Joachim Trier’in filmi “Oslo, August 31st” ün konusu sinema dünyasına yeni bir konu değil. Pierre Drieu La Rochelle’in romanı “ Le Feu Follet” den kaynaklanan film, daha önce Louis Malle’ın filmi “ The Fire Within”e de konu olmuştu.
Joachim Trier, Türk’lere yabancı değil. Kendini sinema dünyasına kabul ettiren ilk filmi “Reprise “ 26. Uluslararası İstanbul Film Festivali (2007)’ nde “Uluslararası Yarışma” dalında “Altın Lale Büyük Ödülü” nü almıştı.
Diğer karakter çalışması, Mads Matthiesen’in filmi “Teddy Bear”. Vücudunu, kaslarını geliştirerek bu alanda bir çok ödül kazanan 38 yaşındaki iriyarı Dennis (Kim Kold), ufak tefek , fakat gayet otoriter annesi ile yaşamaktadır.
Film Society of Lincoln Center
“Teddy Bear” den bir sahne
Dennis, gerçek bir aşk, bir hayat arkadaşının özlemi içindedir. Amcası, Tayland’da tanıştığı biriyla evlenince Dennis’de şansını orada denemeğe karar verir. Tayland’da tanıştırıldığı kadınlar Dennis’e umduğu, istediği ilişkiyi veremezler. Ummadığı bir zamanda birisiyle tanışır ve aradığı kadını bulur. Tek sorunu; O’nu annesine nasıl tanıştıracaktır….. O kocaman, iriyarı vucudun içindeki hassas, sevecen, aşk, sevgi arayan kalp, yönetmenin ve aktörün başarısı ile çok iyi işlenmiş.

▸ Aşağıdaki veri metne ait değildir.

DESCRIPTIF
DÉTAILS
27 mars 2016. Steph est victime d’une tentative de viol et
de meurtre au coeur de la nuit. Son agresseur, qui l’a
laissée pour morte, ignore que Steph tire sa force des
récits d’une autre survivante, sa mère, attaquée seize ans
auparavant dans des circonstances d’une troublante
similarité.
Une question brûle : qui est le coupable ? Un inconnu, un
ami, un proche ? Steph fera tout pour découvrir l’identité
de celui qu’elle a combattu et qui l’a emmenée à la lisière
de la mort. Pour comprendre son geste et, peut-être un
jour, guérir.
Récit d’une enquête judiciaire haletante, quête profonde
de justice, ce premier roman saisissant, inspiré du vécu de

Festivalde birde yıkılan aşkı ve mantarı temel alan bir film var: Jason Cortlund’un yazdığı ve Julia Harperin ile beraber yönettiği “Now, Forager”. Lucien (Jason Cortlund) ve karısı Regina (Tiffany Esteb) mantar toplayıp, bunları lokantalara satarak hayatlarını sürdüren bir çifttir. Yalnız mantardan yaptıkları para yetmeyince Regina bir lokantada aşcı olarak çalışmaya karar verir. Lucien ise evi bırakıp, seyahat edip, zamanlarını başka yerlerde mantar aramak önerisi ile gelir. Ve bu, yollarının ayrılmasına kapı açar.
Eğer film güzelse onu birçok festivalde görmek mümkün. The Film Society of Lincoln Center ve The Museum of Modern Art (MoMA)’nın yıllık düzenlediği 41. “New Directors/New Films” festivalinde bu yıl, 28 ülkeden beşi belgesel olan 29 film var. Ve bunun en azından 9 tanesi, 31 Mart-15 Nisan arasında yapılan 31. Uluslararası Istanbul Film Festivali (2012)’nin programında da yer alıyor.